There'd be no more costuming. No more pretending. Ostentatious clothes couldn't protect me anymore, a fact that actually gave me strength. Maybe I didn't need them to.
All the editing became a full-on audit of my life. I felt lighter. And the lighter you feel, the more you realize how much something has been weighing you down.
A few months into The Purge, I went to my barber and had him buzz off my hair. I also tweaked my diet: I cut out crap like dairy and wheat, which had been making me sick for years. I fine-tuned my spirituality, dabbling in Buddhism (fewer attachments, naturally), and entered a psychodrama-therapy group to hash out the lingering unresolved issues from my past.

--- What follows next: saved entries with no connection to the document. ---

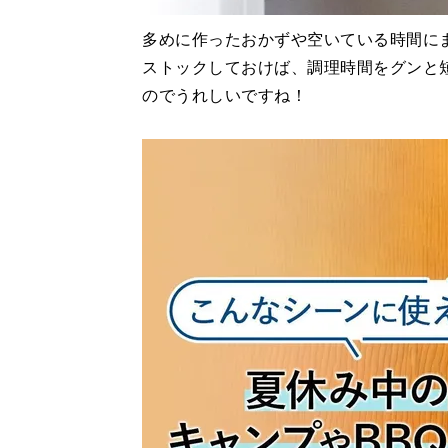
多めに作ったおかずや空いている時間に
ストックしておけば、調理時間をグンと
のでうれしいですね！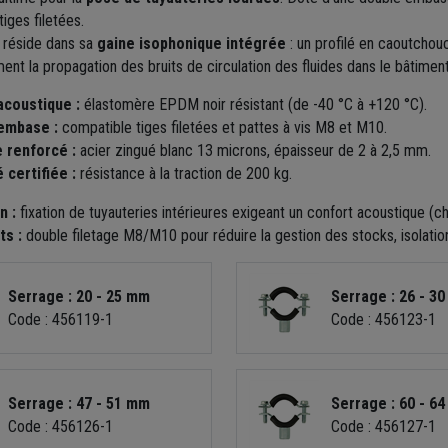
iges filetées.
é réside dans sa
gaine isophonique intégrée
: un profilé en caoutchouc
nt la propagation des bruits de circulation des fluides dans le bâtiment
acoustique :
élastomère EPDM noir résistant (de -40 °C à +120 °C).
embase :
compatible tiges filetées et pattes à vis M8 et M10.
 renforcé :
acier zingué blanc 13 microns, épaisseur de 2 à 2,5 mm.
 certifiée :
résistance à la traction de 200 kg.
n :
fixation de tuyauteries intérieures exigeant un confort acoustique (cha
ts :
double filetage M8/M10 pour réduire la gestion des stocks, isolati
Serrage : 20 - 25 mm
Serrage : 26 - 3
Code : 456119-1
Code : 456123-1
Serrage : 47 - 51 mm
Serrage : 60 - 6
Code : 456126-1
Code : 456127-1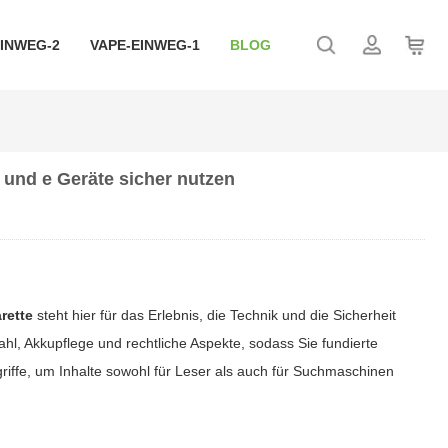
EINWEG-2
VAPE-EINWEG-1
BLOG
n und e Geräte sicher nutzen
arette
steht hier für das Erlebnis, die Technik und die Sicherheit
l, Akkupflege und rechtliche Aspekte, sodass Sie fundierte
iffe, um Inhalte sowohl für Leser als auch für Suchmaschinen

It was in the psychodrama group that I got to face my father. Well, a chair where he was supposed to be sitting, anyway. I started off by explaining to him how much his death had hurt me. How it had left me looking for answers in places they'd never turn up. How I'd hidden from the world behind stuff I didn't need, and how I'd suffered for it. I told him he'd be proud of the person I'd become. That I didn't feel like hiding anymore. That I wasn't scared. Of course I said he'd been selfish, too. That he'd robbed us of time we could've spent together. He'd missed out. And then I yelled. I told him to fuck off. I told him I loved him. And when it was over, I felt an entirely foreign feeling: blissful, beautiful emptiness.
A few months later, I signed the lease on a Brooklyn loft with exactly zero closets.